**Exercise:** Keep every line of the data below that has the string "ROSS" and present those lines.
════════════════
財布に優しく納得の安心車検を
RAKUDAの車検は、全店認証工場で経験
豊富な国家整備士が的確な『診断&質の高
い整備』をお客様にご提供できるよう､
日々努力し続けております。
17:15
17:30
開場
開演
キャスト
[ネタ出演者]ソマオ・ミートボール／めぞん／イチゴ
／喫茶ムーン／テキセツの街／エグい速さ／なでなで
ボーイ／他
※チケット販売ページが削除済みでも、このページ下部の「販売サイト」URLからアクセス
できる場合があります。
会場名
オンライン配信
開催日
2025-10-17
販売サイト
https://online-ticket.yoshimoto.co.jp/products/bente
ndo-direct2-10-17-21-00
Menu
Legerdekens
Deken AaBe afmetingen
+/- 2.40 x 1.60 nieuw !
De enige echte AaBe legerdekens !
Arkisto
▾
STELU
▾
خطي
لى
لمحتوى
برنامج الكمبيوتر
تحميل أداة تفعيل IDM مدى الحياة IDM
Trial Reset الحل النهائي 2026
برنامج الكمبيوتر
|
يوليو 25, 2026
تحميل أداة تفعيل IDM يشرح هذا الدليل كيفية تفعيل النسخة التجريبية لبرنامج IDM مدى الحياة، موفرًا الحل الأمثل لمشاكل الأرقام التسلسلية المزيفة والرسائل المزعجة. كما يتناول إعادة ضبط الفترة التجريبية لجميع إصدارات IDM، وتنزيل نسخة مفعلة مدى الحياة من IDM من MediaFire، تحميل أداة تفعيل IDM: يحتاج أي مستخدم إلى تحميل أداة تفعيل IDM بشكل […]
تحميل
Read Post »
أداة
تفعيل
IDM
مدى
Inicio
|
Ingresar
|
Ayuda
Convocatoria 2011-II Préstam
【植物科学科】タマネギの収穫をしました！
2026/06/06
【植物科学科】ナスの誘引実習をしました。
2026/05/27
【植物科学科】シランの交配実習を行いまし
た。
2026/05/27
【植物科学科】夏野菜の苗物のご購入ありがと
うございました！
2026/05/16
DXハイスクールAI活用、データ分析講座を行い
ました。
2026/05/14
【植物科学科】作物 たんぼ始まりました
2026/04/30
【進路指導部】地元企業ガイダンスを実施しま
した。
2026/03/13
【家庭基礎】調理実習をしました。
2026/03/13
════════════════
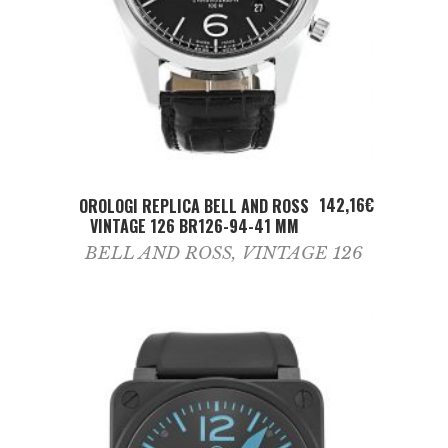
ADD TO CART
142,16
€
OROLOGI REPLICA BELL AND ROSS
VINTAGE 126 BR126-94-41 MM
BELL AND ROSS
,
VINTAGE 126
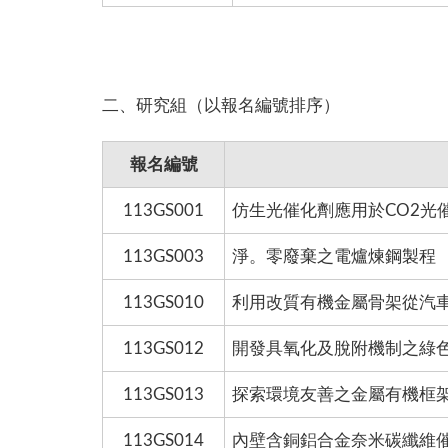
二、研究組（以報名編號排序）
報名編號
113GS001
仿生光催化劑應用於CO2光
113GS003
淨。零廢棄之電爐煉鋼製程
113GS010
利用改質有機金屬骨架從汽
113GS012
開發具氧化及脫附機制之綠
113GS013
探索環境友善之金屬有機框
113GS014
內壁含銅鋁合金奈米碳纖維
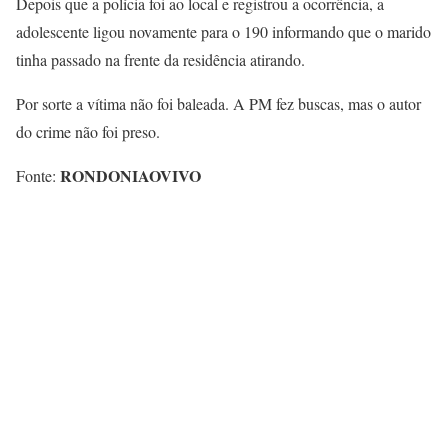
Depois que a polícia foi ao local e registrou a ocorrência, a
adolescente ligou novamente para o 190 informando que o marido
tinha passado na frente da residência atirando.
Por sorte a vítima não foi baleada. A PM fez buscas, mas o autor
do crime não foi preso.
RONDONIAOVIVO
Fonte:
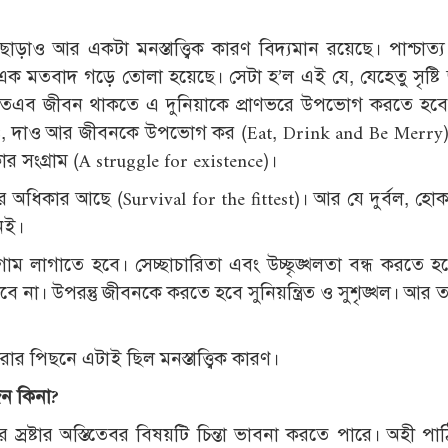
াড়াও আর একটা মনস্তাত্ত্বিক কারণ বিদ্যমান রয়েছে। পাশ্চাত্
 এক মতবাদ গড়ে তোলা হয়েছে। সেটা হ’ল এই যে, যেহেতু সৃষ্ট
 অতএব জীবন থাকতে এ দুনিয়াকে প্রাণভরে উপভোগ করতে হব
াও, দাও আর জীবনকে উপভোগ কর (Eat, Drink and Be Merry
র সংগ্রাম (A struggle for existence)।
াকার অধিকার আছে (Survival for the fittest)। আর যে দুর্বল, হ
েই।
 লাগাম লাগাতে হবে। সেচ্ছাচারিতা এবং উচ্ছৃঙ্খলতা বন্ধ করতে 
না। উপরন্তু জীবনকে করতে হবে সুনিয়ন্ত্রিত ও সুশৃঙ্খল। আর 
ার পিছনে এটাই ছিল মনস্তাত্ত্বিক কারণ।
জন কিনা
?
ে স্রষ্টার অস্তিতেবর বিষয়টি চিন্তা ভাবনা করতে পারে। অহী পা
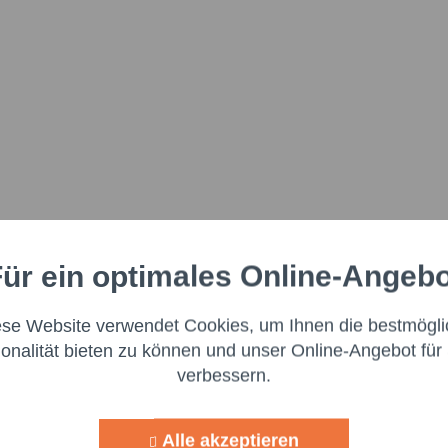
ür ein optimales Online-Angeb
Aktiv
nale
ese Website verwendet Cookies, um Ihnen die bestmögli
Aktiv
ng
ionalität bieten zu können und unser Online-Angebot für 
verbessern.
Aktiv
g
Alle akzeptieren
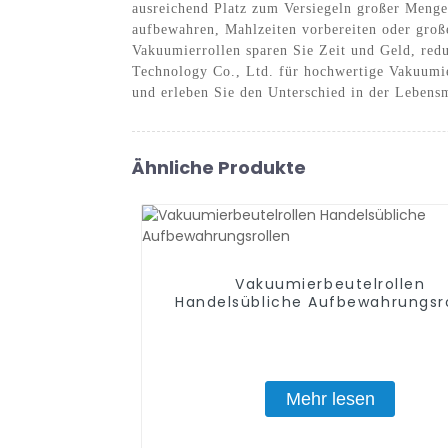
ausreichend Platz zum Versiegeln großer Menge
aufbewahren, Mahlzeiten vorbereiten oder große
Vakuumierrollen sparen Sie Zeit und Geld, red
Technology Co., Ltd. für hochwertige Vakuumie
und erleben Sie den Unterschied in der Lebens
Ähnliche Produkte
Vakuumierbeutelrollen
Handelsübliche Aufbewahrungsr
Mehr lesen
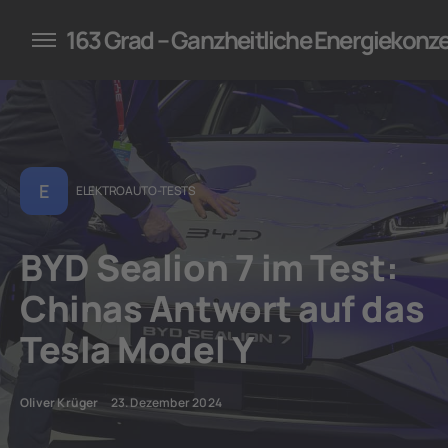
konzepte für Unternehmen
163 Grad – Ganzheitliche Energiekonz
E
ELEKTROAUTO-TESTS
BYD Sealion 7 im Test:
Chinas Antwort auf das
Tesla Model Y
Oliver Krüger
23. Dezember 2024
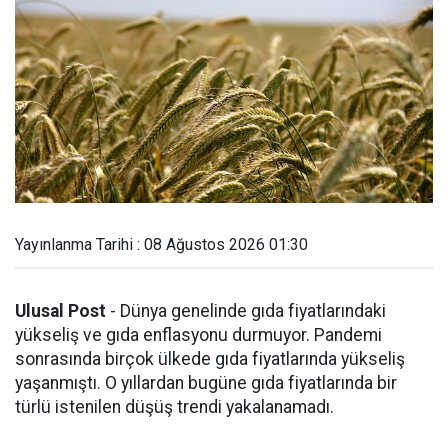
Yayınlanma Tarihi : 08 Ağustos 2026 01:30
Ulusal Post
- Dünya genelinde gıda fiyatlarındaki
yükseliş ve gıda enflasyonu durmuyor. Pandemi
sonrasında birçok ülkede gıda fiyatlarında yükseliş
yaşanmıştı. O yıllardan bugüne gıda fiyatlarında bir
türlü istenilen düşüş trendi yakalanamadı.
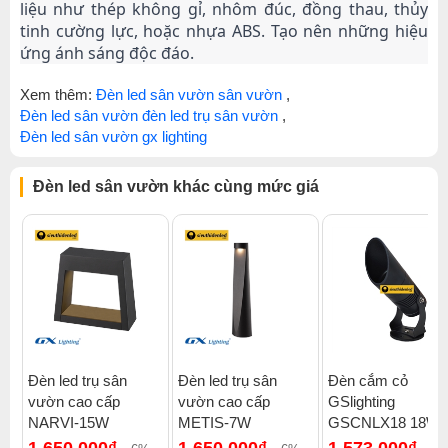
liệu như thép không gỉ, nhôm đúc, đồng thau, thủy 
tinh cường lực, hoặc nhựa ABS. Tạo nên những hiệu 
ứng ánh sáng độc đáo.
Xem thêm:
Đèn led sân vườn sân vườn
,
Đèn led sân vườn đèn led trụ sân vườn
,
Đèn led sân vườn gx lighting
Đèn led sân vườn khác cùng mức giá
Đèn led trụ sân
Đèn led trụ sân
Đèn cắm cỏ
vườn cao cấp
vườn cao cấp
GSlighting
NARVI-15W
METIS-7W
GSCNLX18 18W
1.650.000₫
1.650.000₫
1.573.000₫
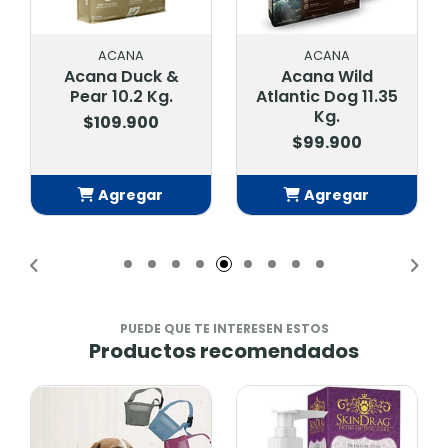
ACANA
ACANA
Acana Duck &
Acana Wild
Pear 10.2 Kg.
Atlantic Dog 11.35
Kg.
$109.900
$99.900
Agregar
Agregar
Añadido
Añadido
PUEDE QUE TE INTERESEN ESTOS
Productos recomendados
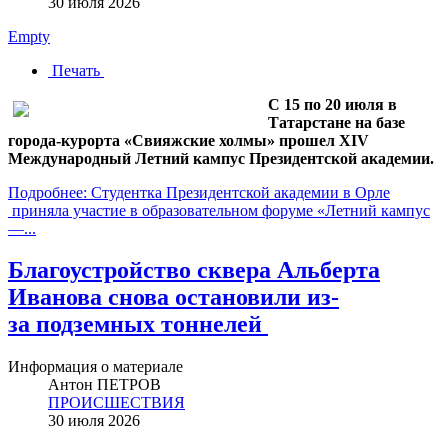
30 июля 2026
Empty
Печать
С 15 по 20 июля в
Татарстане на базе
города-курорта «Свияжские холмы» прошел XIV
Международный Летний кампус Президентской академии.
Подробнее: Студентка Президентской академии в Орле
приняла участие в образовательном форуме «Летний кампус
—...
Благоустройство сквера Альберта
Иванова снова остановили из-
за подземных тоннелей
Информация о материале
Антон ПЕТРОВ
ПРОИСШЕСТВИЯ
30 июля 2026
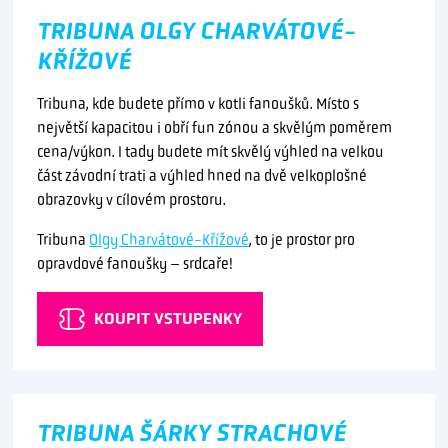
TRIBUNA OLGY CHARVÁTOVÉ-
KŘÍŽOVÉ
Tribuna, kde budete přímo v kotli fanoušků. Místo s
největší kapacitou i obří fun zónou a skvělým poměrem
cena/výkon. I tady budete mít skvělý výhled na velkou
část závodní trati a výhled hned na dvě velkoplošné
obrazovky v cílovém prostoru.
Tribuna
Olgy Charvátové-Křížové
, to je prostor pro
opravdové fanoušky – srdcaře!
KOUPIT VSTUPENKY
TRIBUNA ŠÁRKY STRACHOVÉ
════════════════
**Response area:**
OROLOGI REPLICA BELL AND ROSS
BELL AND ROSS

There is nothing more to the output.